[Required work]
Among the lines of the records, count those containing the word "Paar", then give the number alone.

[Data to use]
____

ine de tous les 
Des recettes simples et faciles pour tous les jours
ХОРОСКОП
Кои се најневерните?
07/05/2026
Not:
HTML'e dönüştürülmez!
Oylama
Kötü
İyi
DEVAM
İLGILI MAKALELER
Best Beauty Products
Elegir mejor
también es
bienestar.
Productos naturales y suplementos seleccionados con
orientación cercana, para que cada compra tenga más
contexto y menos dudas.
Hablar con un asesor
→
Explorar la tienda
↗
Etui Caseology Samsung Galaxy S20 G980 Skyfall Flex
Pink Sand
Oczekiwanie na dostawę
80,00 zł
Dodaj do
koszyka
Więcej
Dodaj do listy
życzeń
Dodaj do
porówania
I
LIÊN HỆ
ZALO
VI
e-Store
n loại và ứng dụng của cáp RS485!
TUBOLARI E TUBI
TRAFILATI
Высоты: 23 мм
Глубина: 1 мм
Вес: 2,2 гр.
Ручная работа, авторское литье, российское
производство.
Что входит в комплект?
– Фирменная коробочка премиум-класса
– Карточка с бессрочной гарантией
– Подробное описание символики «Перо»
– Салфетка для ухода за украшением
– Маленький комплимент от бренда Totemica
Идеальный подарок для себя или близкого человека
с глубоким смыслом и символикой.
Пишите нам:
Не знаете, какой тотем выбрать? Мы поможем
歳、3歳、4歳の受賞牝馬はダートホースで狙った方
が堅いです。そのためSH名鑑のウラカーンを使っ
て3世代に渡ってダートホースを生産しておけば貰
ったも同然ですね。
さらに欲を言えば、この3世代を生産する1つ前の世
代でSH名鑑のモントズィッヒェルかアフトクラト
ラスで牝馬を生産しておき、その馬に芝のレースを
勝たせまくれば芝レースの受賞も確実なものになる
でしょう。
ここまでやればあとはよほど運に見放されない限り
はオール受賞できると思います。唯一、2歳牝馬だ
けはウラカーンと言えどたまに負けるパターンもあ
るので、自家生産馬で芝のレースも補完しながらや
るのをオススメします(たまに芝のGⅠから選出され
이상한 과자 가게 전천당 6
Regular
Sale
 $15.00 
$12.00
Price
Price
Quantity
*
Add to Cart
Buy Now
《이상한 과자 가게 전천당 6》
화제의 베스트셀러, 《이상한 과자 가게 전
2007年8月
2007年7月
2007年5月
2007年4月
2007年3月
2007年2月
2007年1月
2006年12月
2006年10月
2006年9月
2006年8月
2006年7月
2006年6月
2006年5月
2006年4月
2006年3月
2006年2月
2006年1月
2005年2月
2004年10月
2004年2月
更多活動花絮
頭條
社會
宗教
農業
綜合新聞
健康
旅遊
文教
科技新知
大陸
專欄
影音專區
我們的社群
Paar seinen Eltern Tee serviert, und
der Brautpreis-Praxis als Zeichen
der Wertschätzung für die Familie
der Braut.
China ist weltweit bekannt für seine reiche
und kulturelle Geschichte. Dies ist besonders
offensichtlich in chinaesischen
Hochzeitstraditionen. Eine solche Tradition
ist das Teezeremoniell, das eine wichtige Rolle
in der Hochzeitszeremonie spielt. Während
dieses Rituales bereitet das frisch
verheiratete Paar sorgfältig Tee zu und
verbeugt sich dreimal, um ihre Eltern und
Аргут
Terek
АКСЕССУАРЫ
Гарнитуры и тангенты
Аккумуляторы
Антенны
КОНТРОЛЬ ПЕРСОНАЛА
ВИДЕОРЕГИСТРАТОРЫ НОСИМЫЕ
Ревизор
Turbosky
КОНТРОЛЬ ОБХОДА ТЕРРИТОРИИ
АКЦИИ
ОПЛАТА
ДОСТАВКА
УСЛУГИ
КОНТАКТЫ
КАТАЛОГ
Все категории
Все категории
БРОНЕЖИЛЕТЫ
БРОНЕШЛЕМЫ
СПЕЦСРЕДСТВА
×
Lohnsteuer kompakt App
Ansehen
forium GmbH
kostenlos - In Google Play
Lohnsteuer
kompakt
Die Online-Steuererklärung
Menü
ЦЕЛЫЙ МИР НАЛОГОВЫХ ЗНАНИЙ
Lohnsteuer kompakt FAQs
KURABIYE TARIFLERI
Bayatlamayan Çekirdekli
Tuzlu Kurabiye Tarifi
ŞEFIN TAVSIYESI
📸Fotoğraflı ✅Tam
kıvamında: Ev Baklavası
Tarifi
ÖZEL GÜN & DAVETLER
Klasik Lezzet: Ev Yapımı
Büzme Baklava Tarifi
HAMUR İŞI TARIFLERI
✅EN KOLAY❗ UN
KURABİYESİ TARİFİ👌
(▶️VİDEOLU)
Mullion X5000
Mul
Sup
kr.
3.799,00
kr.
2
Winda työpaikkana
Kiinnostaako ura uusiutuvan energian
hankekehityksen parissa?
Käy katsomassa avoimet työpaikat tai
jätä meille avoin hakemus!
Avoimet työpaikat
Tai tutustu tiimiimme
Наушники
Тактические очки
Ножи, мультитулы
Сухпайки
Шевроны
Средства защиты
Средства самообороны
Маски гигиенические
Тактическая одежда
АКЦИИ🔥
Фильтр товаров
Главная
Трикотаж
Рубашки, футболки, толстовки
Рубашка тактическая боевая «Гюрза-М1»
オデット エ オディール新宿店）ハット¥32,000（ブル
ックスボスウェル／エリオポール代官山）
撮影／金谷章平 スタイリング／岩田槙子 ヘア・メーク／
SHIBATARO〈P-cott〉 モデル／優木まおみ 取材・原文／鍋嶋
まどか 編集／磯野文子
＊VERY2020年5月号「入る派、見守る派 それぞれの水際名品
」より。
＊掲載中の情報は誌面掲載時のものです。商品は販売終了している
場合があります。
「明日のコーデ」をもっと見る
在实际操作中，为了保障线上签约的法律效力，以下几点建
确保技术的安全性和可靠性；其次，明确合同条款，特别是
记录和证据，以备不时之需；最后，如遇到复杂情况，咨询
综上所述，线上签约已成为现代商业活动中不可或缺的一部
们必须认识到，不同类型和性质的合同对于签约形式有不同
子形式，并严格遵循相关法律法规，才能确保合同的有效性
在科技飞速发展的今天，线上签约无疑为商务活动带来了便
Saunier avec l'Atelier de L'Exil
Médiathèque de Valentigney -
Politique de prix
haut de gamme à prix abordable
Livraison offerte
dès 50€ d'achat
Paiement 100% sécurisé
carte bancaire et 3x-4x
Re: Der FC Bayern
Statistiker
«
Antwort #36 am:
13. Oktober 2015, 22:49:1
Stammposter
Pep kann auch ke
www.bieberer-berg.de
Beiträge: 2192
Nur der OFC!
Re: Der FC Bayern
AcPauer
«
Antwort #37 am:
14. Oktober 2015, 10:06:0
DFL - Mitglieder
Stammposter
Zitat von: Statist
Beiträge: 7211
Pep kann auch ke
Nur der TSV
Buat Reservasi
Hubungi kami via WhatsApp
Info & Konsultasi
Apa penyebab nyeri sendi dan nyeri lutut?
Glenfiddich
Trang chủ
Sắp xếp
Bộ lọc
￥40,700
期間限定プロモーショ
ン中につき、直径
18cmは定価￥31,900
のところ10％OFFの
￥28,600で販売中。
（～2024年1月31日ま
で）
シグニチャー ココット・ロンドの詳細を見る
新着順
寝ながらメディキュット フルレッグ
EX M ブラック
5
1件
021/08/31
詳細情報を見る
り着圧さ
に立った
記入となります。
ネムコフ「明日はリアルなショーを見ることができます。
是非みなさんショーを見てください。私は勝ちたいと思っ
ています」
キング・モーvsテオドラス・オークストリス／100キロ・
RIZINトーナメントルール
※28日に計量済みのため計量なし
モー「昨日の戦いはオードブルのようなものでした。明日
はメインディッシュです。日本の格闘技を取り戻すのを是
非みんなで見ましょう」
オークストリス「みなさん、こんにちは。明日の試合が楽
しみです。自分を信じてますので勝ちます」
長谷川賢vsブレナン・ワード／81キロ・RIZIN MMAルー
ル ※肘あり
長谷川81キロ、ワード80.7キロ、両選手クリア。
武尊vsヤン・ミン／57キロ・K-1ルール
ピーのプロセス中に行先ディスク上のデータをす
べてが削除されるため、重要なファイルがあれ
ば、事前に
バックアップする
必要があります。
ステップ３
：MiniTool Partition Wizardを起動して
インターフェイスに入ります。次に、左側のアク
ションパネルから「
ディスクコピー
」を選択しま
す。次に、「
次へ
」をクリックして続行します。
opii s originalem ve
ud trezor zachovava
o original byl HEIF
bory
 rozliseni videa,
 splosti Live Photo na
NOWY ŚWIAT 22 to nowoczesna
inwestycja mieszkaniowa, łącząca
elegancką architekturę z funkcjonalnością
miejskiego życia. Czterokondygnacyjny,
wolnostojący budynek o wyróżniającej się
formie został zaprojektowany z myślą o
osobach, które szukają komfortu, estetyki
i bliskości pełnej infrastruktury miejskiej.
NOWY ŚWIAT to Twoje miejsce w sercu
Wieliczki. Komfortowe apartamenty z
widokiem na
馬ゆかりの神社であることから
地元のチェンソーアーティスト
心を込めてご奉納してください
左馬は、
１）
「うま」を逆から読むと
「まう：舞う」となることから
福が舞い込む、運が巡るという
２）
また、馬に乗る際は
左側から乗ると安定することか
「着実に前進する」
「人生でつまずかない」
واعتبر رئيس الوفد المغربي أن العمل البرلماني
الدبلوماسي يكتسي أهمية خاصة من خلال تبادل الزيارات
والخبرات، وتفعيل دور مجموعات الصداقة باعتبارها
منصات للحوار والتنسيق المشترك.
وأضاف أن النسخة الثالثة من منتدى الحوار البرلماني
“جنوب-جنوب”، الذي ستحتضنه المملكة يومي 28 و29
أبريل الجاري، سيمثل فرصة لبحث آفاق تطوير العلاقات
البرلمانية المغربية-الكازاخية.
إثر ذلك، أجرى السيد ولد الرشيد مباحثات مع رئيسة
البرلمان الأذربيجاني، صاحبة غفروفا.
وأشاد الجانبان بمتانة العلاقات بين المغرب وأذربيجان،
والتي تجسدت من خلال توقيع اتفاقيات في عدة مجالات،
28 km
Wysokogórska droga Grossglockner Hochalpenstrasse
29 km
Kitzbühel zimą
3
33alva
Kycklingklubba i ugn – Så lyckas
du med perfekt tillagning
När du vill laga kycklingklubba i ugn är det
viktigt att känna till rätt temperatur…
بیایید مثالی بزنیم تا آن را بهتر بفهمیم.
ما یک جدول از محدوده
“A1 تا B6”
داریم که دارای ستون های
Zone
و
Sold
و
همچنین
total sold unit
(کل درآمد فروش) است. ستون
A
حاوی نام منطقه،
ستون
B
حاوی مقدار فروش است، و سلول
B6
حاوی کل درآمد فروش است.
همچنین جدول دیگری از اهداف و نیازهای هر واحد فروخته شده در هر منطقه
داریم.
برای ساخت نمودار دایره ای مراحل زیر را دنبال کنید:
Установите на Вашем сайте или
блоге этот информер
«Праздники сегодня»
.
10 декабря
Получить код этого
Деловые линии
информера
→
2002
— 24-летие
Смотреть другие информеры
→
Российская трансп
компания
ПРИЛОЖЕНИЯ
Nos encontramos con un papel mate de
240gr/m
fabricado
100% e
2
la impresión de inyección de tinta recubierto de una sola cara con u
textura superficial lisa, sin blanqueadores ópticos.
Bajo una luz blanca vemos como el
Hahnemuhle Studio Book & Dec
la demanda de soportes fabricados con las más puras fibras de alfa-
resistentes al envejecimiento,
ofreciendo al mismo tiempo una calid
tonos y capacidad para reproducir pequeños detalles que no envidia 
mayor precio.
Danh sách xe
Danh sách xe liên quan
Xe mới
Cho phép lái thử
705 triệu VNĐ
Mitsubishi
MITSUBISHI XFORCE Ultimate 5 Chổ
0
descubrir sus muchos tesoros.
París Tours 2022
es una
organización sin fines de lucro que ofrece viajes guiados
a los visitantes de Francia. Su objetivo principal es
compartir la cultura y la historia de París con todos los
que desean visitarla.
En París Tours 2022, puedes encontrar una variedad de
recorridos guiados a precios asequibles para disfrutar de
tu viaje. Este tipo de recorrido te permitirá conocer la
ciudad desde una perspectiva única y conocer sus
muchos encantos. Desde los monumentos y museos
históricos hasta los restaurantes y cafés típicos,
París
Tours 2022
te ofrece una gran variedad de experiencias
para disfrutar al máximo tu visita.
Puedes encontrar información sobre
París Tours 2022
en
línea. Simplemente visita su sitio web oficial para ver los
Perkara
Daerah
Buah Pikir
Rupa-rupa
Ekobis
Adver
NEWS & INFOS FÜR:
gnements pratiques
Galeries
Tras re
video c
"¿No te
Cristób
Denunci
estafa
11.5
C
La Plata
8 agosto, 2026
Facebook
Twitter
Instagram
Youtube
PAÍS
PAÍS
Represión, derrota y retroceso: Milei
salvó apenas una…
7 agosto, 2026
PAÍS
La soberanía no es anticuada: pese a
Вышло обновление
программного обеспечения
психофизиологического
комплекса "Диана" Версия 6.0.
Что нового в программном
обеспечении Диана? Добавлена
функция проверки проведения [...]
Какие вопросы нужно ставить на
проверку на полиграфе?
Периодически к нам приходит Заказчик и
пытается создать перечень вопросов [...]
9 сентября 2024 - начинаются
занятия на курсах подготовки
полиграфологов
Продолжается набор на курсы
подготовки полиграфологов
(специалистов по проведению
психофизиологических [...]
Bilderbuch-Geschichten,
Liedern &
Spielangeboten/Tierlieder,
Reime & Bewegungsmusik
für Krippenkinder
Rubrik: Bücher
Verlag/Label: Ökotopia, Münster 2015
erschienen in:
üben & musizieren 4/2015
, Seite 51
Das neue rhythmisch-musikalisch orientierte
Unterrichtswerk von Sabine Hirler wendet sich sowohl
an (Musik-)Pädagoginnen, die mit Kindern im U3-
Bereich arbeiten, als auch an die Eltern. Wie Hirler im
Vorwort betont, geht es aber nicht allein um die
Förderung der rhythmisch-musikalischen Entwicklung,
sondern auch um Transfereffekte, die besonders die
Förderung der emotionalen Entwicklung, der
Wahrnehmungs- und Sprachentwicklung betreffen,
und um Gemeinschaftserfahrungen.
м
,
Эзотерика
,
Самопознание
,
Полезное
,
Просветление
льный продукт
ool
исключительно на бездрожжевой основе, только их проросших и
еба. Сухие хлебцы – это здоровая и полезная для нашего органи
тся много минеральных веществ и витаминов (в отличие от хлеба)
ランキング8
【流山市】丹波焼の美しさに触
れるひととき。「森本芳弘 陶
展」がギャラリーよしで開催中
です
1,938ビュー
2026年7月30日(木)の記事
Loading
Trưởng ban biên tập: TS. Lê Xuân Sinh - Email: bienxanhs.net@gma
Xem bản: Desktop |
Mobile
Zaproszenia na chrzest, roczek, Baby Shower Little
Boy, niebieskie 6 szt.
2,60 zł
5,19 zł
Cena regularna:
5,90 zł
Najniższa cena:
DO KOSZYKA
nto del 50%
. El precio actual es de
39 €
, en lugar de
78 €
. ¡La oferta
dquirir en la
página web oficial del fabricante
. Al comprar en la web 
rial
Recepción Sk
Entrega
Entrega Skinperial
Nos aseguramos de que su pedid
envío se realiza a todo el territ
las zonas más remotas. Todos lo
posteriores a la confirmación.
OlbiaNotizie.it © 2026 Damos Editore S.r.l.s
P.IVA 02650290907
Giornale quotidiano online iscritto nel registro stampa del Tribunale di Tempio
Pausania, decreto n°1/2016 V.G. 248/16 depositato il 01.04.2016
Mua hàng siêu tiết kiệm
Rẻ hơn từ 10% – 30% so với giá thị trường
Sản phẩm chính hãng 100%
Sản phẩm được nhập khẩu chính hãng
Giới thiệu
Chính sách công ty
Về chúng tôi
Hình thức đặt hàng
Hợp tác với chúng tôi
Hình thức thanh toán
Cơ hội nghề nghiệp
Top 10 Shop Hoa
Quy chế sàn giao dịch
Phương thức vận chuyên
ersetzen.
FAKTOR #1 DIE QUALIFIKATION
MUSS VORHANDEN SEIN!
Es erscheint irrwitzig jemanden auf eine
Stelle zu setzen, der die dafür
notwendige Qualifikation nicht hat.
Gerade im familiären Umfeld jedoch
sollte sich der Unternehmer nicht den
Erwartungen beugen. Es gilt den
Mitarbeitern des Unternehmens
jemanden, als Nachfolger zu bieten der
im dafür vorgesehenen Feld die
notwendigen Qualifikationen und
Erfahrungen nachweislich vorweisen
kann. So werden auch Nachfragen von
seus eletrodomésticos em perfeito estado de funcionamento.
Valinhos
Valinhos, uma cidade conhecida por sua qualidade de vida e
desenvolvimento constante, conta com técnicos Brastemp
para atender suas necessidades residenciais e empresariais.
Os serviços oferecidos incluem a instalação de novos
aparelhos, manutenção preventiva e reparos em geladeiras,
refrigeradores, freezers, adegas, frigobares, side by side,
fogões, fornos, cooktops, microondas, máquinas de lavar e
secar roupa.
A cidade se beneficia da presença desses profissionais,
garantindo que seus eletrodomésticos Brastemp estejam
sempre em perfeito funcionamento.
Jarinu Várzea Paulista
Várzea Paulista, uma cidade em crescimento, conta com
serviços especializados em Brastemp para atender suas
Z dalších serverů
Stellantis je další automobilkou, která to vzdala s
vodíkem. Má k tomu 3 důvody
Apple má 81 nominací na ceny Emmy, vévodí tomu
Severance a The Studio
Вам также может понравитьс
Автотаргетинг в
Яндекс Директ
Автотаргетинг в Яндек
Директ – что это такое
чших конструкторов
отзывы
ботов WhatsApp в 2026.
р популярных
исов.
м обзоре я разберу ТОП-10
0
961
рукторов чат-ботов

____

[Solved exercise]
2